## What to work on
Please update everything from the line containing "scientific name: Nephila pilipes" down to the line containing "family: Pinaceae" in the data below. Write those lines out again with "common name" changed to "vernacular name" and nothing else altered.

Data entries:
▬▬▬▬▬▬▬▬▬▬

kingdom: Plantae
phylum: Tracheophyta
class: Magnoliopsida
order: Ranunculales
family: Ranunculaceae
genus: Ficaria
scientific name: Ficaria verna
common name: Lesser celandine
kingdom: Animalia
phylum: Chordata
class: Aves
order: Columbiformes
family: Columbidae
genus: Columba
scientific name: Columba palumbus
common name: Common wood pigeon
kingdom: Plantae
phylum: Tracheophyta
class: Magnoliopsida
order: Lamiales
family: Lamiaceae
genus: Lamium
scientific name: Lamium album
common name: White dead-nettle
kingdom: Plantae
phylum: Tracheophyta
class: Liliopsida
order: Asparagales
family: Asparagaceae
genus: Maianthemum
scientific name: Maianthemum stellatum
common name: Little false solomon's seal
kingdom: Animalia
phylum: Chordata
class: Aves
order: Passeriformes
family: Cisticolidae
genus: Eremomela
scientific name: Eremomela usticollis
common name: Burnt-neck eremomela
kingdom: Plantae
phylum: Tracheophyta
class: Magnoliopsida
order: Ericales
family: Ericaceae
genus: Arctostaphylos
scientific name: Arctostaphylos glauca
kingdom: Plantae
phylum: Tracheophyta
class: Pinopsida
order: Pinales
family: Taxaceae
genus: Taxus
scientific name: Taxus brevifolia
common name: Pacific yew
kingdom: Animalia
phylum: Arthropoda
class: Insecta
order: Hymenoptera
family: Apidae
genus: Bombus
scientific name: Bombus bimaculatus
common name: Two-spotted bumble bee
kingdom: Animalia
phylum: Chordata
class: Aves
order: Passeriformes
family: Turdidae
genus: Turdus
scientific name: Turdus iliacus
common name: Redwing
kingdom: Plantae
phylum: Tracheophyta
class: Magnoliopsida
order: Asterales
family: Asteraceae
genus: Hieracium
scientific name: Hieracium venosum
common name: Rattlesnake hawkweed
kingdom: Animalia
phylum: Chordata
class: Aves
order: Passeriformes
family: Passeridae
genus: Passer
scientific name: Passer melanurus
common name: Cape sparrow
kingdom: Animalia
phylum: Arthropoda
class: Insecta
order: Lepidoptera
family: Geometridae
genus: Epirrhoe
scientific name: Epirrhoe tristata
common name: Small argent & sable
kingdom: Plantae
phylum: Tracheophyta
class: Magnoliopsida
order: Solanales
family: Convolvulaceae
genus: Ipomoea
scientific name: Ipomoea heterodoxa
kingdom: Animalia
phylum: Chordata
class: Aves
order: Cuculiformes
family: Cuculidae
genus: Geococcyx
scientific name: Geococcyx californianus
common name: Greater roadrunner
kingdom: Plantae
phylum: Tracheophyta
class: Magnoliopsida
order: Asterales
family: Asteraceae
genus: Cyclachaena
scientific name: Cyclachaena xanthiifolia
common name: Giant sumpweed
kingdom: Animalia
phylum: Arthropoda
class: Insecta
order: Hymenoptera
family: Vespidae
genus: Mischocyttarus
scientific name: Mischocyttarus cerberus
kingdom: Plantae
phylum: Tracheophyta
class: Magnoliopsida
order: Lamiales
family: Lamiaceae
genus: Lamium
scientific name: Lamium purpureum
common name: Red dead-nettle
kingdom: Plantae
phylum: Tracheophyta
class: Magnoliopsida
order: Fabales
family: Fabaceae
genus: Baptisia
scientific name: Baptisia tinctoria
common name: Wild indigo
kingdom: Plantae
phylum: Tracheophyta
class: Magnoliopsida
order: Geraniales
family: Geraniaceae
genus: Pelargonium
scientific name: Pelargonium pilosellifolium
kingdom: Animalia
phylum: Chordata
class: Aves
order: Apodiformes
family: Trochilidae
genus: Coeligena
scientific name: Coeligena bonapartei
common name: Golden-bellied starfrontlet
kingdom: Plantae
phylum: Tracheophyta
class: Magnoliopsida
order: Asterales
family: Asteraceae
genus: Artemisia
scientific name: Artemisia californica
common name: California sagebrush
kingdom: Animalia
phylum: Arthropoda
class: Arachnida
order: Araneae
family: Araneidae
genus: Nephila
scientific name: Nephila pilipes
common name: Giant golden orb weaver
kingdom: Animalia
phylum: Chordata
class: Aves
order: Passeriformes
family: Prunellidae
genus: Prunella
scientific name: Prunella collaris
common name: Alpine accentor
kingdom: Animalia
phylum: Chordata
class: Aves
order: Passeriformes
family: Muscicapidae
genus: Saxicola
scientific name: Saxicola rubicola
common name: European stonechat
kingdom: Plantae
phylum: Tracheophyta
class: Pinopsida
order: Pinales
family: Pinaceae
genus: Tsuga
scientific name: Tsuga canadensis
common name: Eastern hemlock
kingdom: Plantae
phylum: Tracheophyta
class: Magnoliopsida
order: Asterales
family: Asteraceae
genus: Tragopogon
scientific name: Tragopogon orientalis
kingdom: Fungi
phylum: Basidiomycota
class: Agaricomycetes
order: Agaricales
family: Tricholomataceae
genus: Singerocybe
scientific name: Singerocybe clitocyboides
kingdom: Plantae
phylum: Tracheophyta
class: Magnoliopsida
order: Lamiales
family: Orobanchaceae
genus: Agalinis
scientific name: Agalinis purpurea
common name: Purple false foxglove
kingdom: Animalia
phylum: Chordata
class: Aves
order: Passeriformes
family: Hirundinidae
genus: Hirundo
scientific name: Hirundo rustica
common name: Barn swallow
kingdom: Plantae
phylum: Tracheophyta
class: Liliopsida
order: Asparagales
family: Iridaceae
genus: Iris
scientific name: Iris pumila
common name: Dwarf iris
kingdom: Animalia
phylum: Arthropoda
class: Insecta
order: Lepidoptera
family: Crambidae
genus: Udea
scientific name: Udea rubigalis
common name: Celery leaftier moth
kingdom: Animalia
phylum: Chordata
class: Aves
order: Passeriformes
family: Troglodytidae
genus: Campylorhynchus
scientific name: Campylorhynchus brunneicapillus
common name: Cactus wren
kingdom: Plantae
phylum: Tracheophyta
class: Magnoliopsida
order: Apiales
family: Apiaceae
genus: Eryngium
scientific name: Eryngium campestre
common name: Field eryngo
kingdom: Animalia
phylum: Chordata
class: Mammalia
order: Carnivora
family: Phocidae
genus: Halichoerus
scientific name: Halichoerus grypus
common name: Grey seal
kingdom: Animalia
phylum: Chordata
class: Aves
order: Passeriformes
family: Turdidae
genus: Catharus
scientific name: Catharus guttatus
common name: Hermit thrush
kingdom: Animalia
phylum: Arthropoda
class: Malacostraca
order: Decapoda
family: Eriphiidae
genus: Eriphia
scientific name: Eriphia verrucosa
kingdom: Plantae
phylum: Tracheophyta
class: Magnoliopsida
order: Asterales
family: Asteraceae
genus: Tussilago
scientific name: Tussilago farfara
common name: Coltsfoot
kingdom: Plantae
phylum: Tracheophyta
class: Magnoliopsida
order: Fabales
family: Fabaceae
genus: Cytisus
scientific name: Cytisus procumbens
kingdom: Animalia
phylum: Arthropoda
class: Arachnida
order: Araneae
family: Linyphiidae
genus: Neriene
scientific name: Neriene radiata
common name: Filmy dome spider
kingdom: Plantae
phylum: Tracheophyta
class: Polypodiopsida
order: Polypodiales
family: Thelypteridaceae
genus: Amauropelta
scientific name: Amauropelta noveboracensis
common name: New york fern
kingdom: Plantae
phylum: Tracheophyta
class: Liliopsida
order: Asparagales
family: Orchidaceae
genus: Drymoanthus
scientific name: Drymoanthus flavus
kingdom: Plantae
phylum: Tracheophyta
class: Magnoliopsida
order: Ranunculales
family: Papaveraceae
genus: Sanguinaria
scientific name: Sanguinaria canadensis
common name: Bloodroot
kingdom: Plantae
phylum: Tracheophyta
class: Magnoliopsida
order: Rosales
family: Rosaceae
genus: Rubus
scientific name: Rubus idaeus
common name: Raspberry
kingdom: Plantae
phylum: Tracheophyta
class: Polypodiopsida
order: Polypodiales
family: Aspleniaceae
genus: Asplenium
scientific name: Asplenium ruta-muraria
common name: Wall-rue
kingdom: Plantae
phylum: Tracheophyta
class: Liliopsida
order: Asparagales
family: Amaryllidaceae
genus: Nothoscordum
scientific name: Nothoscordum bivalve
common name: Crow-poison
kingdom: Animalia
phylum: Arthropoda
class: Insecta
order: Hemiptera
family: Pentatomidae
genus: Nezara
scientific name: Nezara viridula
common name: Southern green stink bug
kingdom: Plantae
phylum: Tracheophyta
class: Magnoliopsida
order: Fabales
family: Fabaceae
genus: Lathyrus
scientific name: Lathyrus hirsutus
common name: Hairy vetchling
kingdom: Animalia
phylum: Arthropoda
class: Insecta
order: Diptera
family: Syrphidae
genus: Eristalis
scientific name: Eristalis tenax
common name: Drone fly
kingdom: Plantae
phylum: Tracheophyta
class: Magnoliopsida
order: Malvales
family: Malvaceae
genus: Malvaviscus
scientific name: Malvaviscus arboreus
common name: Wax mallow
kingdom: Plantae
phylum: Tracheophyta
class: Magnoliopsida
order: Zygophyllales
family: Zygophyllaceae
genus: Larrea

▬▬▬▬▬▬▬▬▬▬

## Result
scientific name: Nephila pilipes
vernacular name: Giant golden orb weaver
kingdom: Animalia
phylum: Chordata
class: Aves
order: Passeriformes
family: Prunellidae
genus: Prunella
scientific name: Prunella collaris
vernacular name: Alpine accentor
kingdom: Animalia
phylum: Chordata
class: Aves
order: Passeriformes
family: Muscicapidae
genus: Saxicola
scientific name: Saxicola rubicola
vernacular name: European stonechat
kingdom: Plantae
phylum: Tracheophyta
class: Pinopsida
order: Pinales
family: Pinaceae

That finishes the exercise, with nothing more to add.